RHVI-FDD: A Hierarchical Decoupling Framework for Low-Light Image Enhancement

arXiv cs.CV / 4/8/2026

💬 OpinionIdeas & Deep AnalysisModels & Research

共有:

Key Points

The paper addresses low-light image enhancement challenges such as heavy noise, detail loss, and color distortion that degrade downstream multimedia analysis and retrieval.
It proposes RHVI-FDD, a hierarchical decoupling framework that separates luminance and chrominance at a macro level to reduce estimation bias from noisy inputs.
At a micro level, it introduces a Frequency-Domain Decoupling (FDD) module that uses Discrete Cosine Transform to split chrominance features into low/mid/high-frequency bands corresponding to global tone, local details, and noise.
The frequency bands are processed by dedicated expert networks and fused using an adaptive gating module to perform content-aware reconstruction.
Experiments on multiple low-light datasets show consistent improvements over existing state-of-the-art methods in both objective metrics and subjective visual quality.

Abstract

Low-light images often suffer from severe noise, detail loss, and color distortion, which hinder downstream multimedia analysis and retrieval tasks.

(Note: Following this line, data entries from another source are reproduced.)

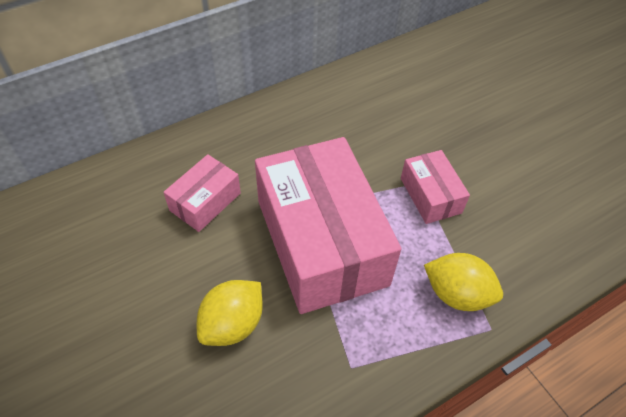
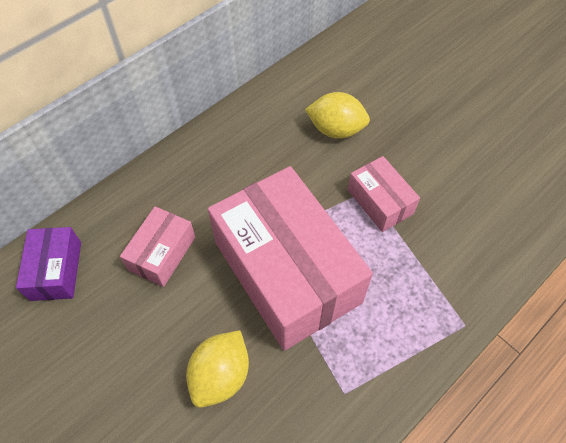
camera: 10 degrees left, 5 degrees up
(103, 197) = (56, 270): none -> purple box
(457, 294) = (426, 297): yellow lemon -> yellow lemon (336, 130)

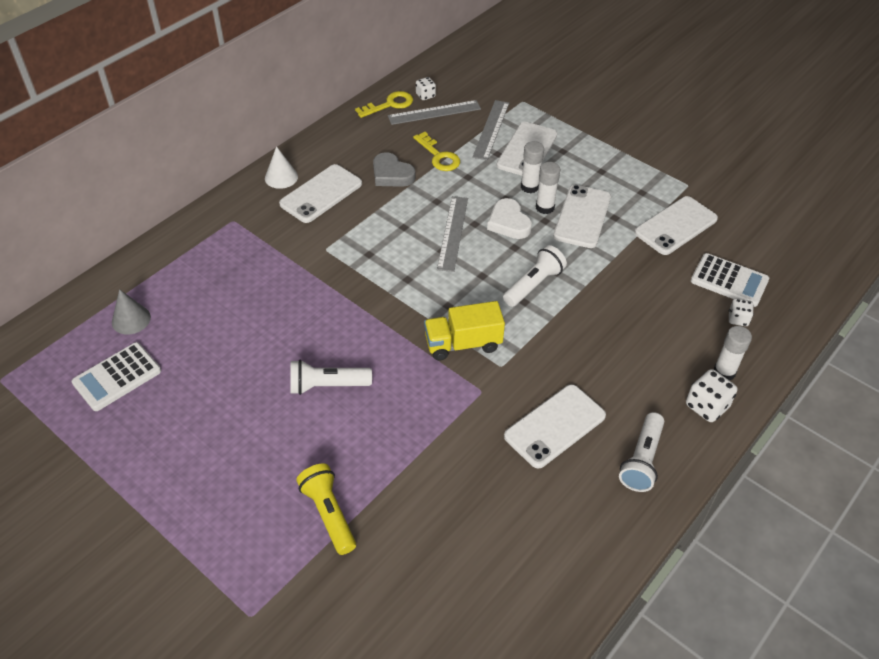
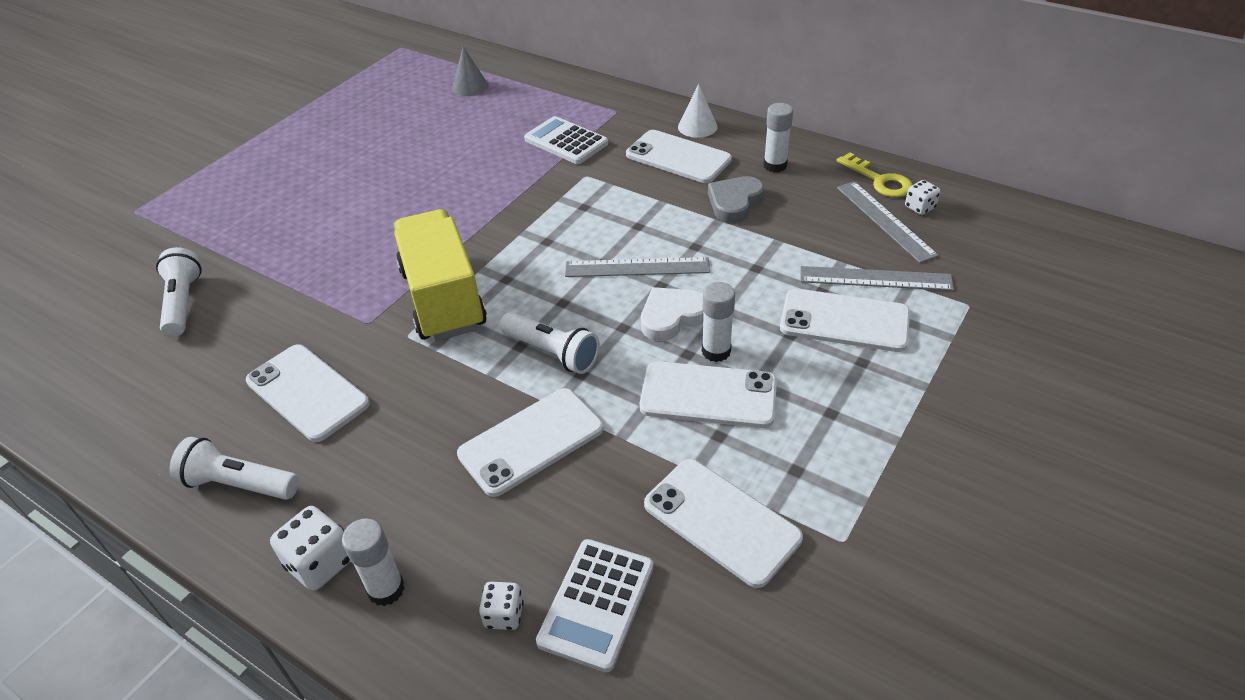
camera: 85 degrees right, 5 degrees down
(117, 377) = (401, 95): white calculator -> white calculator (566, 141)
(327, 386) = (384, 209): white flashlight -> white flashlight (183, 303)
(328, 514) = (225, 236): yellow flashlight -> none
(439, 156) = (789, 236): yellow key -> none
(463, 344) = (443, 299): yellow truck -> yellow truck, size x1.51
(529, 187) = (757, 331): white glue stick -> white glue stick (775, 166)
(613, 300) = (531, 441): none -> white phone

The degradation in low-light images is complex: luminance and chrominance are coupled, while within the chrominance, noise and details are deeply entangled, preventing existing methods from simultaneously correcting color distortion, suppressing noise, and preserving fine details. To tackle the above challenges, we propose a novel hierarchical decoupling framework (RHVI-FDD). At the macro level, we introduce the RHVI transform, which mitigates the estimation bias caused by input noise and enables robust luminance-chrominance decoupling. At the micro level, we design a Frequency-Domain Decoupling (FDD) module with three branches for further feature separation. Using the Discrete Cosine Transform, we decompose chrominance features into low, mid, and high-frequency bands that predominantly represent global tone, local details, and noise components, which are then processed by tailored expert networks in a divide-and-conquer manner and fused via an adaptive gating module for content-aware fusion. Extensive experiments on multiple low-light datasets demonstrate that our method consistently outperforms existing state-of-the-art approaches in both objective metrics and subjective visual quality.